ひとことで言うと

「ひとことで言うと、ビールにもちゃんと注ぎかたってものがあるのよ」
 彼女はそう言って、三百五十ミリリットルのビール缶を高く掲げた。テーブルの上にはグラスがあり、遥か上のビール缶から、金色の液体が派手な音を立てて注がれている。
「泡ばかりじゃないか」
 と僕は言う。
「わかってないわね。このまま三十秒ほど待つこと」
 彼女は三十秒待って、今度はグラスを手に持ち、斜めにし、低い位置から静かにビールを注いだ。
「どう?」
「うん、見事だ」
 グラスに注がれた金色の液体には、白くきめ細やかな三センチほどの泡が乗っかっている。
「この泡が重要なのよ。こうするとビールのおいしさが逃げない」
「ビアホールで出てくるビールみたいだな」
 僕は見事に注がれたビールを一口飲む。途端に口の周りに泡がつく。
「飲み方がなってないわね」
 と彼女が言う。しかし彼女だってなっちゃいない。彼女は今、両切りのタバコを吸っているのだけど、その吸い口が湿っているのだ。僕は、お前が両切りタバコなんて十年早いよ、と心の中で思う。
 彼女とはテーブルを挟んで座っている。テーブルの上にはビール、タバコの他に、つまみが置いてある。鶏肉のからあげだ。それは僕の大好物なのであった。

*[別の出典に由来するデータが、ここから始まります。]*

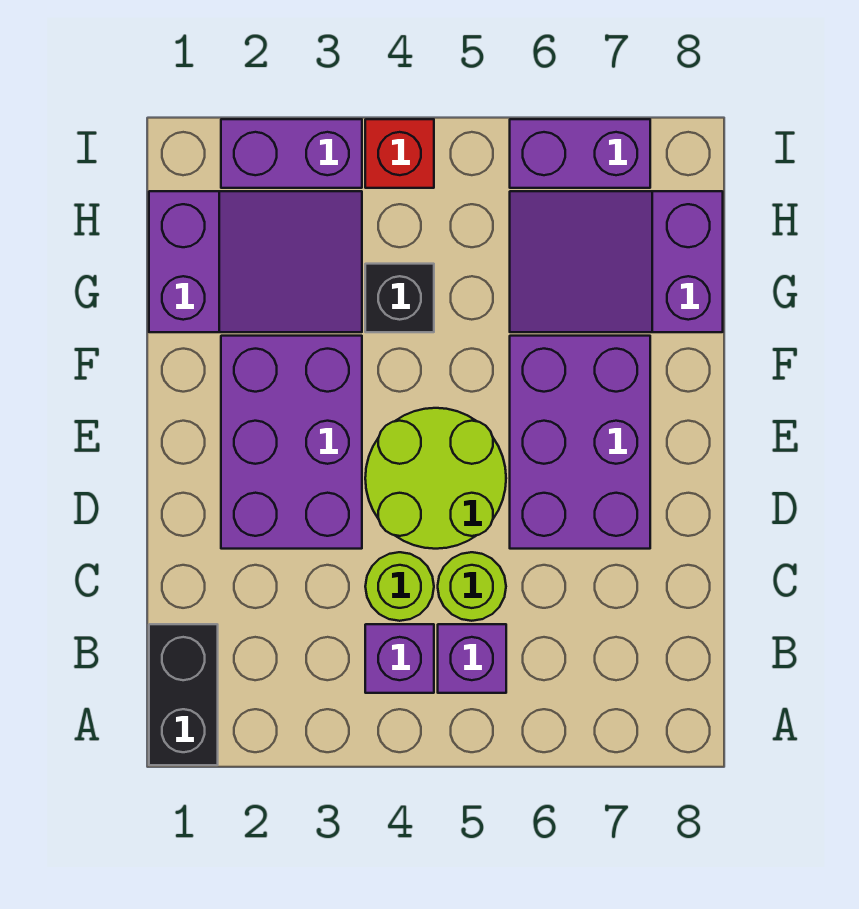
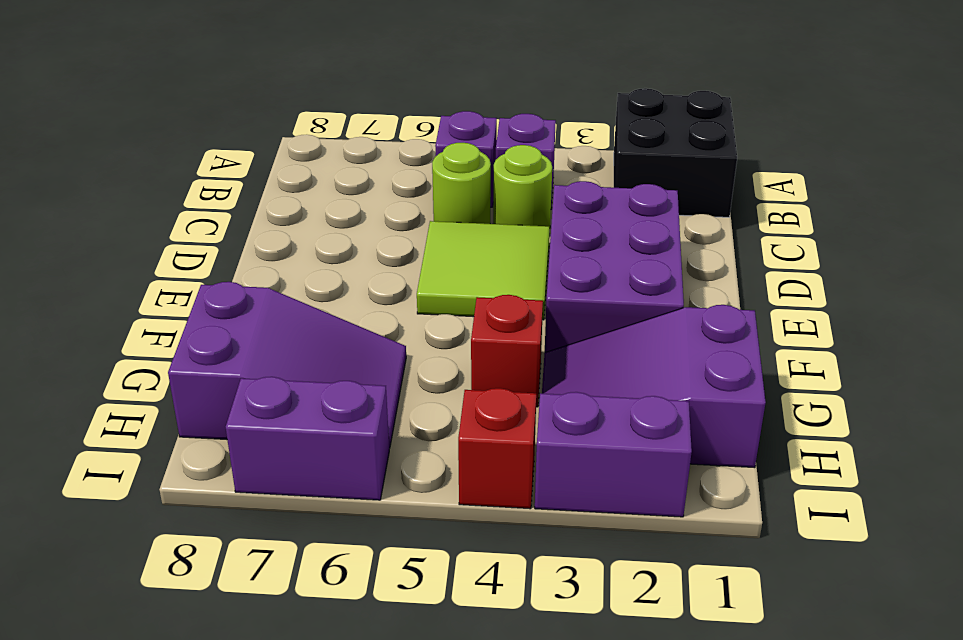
black brick A1:B1 level 1 -> black brick A1:B2 level 1
lime round brick D4:E5 level 1 -> lime tile D4:E5 level 1
purple brick D6:F7 level 1 -> none
black brick G4 level 1 -> red brick G4 level 1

 僕はパクパクとからあげを頬張りつつビールを飲む。彼女に対して話したいことは、特にない。彼女は言う。
「あなたいつもからあげばっかり食べてるわね。そんなの食べてたら太るよ」
 だがしかし、僕はやせっぽちだ。そして彼女は、百キロを越す巨体だ。身長は百五十センチ台。お前に言われたかねえよと、僕は心の中で呟く。だが口にはしない。からあげを食べる。

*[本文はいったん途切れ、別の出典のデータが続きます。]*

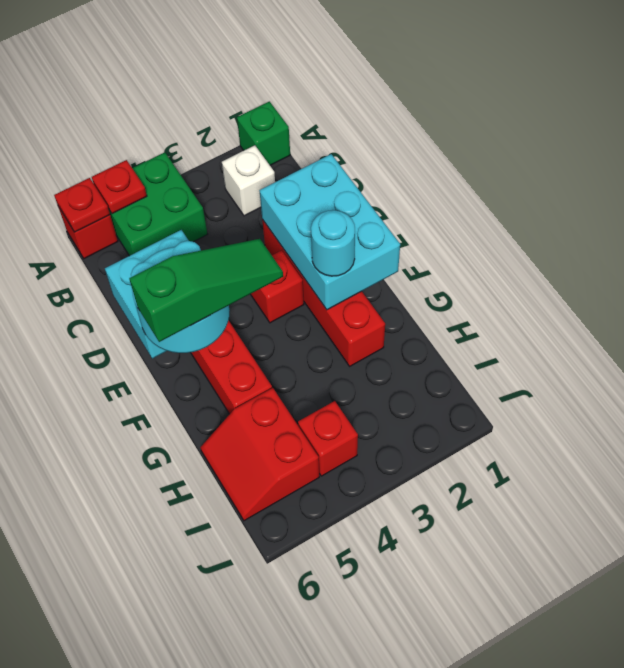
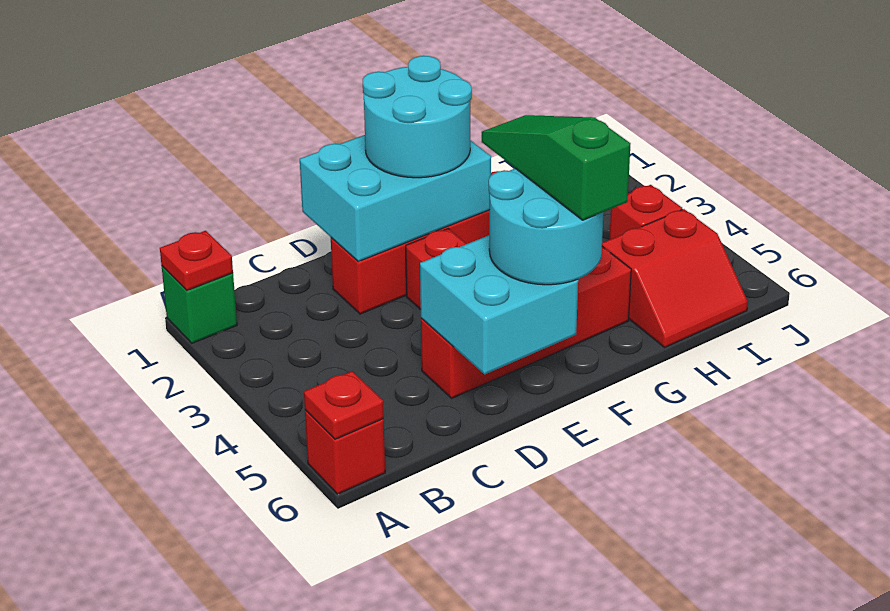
green brick A4:B5 level 1 -> none
red plate A5 level 2 -> red plate A1 level 2
white brick B2 level 1 -> none
cyan round brick F2 level 3 -> cyan round brick E1:F2 level 3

 ひとことで言うと彼女は、自分自身を見たり考えたりすることができない人だった。それでも彼女には友達が山ほどいる。なぜなら彼女は、他者への視点がするどいことで評判だったからだ。誰もが悩みを抱えると、彼女に相談をしに行った。すると彼女は非常に的確にその人の問題点を指摘した。なおかつその人が受け入れやすいような解決法までも提示した。悩みを抱えていた人は、彼女と話し終わったあと「話を聞いてくれてありがとう。頭の中の霧が晴れたような気がするわ」と言って帰っていった。しかしみんな本心から彼女に感謝しつつも、心の片隅に「太ってるくせに偉そうに」という気持ちがあるのだった。未熟者な僕にはよくわからないが、これは人間なら仕方のないことだと思う。どこかの偉い人がいつか言っていた。「人間の心には必ず闇があるのです。それを表に出さないことが大事なのです」
 そんな彼女がある日突然、色々な人に対して「わたしってどう?」と言い出したから大変だ。みな彼女に対して色々なことを思うのだが、真っ先に思うのは百キロを越える巨体のことだったからだ。でも誰もそのことを言えない。

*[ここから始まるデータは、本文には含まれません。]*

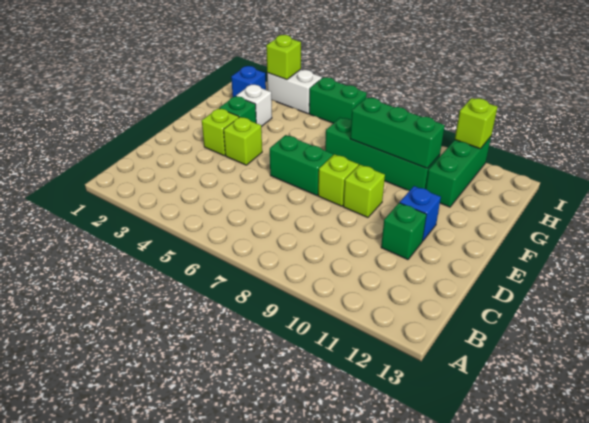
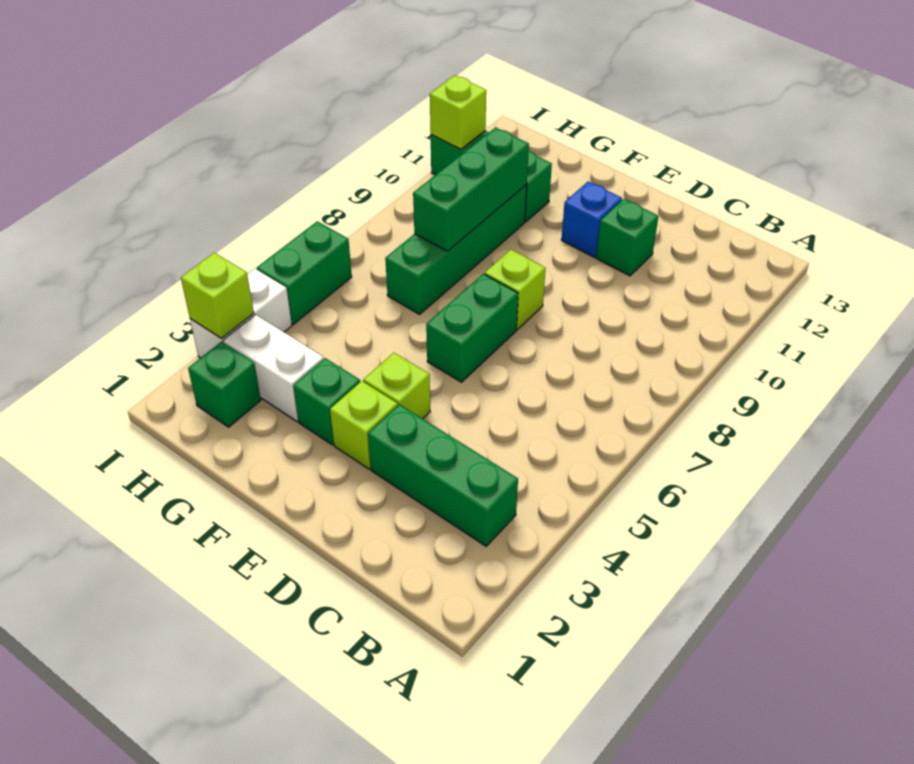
none -> green brick B3:D3 level 1
lime brick E9 level 1 -> none
white brick G3 level 1 -> white brick G3:H3 level 1
blue brick H2 level 1 -> green brick H2 level 1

 世の中には他者依存と自己嫌悪の関係がある。つまり他人に映る自分を気にしすぎることが、陳腐な言葉で言うと「今ある自分を好きになる」行為を妨げ自己嫌悪に陥るといった具合だ。しかし彼女の場合は違うのだ。元々自分を客観視する能力が全くないのに加えて、いざ他人に映る自分を確認しようとすると、誰も彼女に本当のところを言ってくれない。つまり観念的には、彼女はこの世の中のどこにもいない。
 彼女が「わたしってどう?」と言い始めて、すでに三ヶ月の月日が経つ。もう今では、彼女は他人の悩みを聞いてあげたりしていない。ひたすら自分のことだけを考えている。彼女を慕っていた人たちも、彼女に相談をすることができなくなった。結果僕の周りの人たちは、彼女を含めほとんど全員悩みを抱えふさぎこんでいる。これは全くの悪循環だなと僕は思う。これはよくないことだと僕は思う。
 だから、今度彼女に会ったときは勇気を持って言おう。どこかの偉い人の言葉には逆らうことになるがしょうがない。「ひとことで言うと、お前は太っている」と。